Go through the records, and copy each line in which the string "wire" is present.

Hardware design source files:
=== Begin Enclosure ===
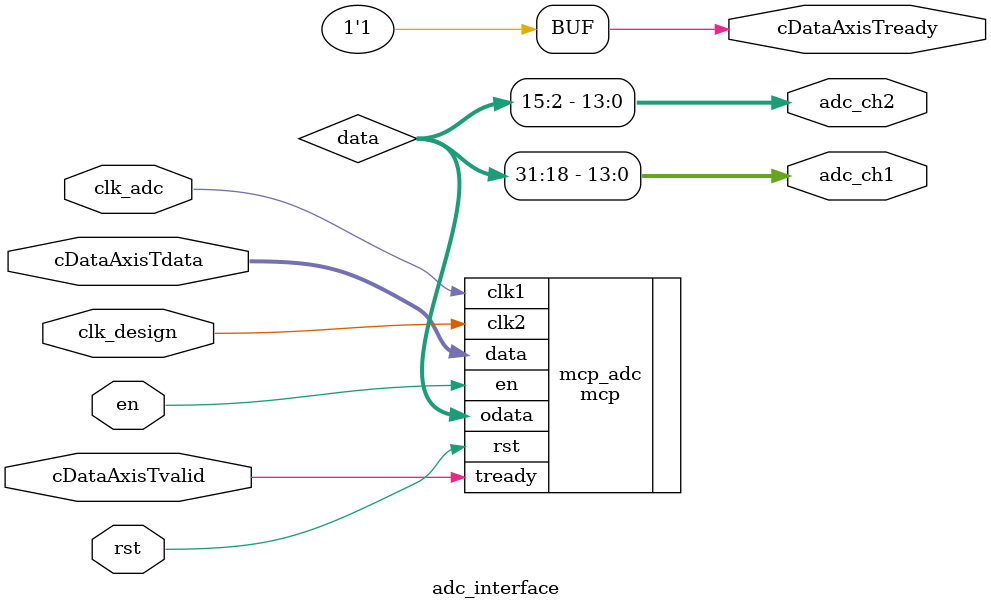
<source format=v>
module adc_interface
(
    input wire clk_design, clk_adc, rst, en,

    input wire [31:0] cDataAxisTdata,
    input wire cDataAxisTvalid,
    output wire cDataAxisTready,

    output wire [13:0] adc_ch1,
    output wire [13:0] adc_ch2
);

assign cDataAxisTready = 1;

wire [31:0] data;

mcp mcp_adc
(  
    .clk1(clk_adc), .clk2(clk_design), .rst(rst), .en(en),
    .data(cDataAxisTdata), .tready(cDataAxisTvalid),
    .odata(data)
);

assign adc_ch1 = data [31:18];
assign adc_ch2 = data [15:2];


endmodule
</source>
=== End Enclosure ===
TASK OUTPUT:
    input wire clk_design, clk_adc, rst, en,
    input wire [31:0] cDataAxisTdata,
    input wire cDataAxisTvalid,
    output wire cDataAxisTready,
    output wire [13:0] adc_ch1,
    output wire [13:0] adc_ch2
wire [31:0] data;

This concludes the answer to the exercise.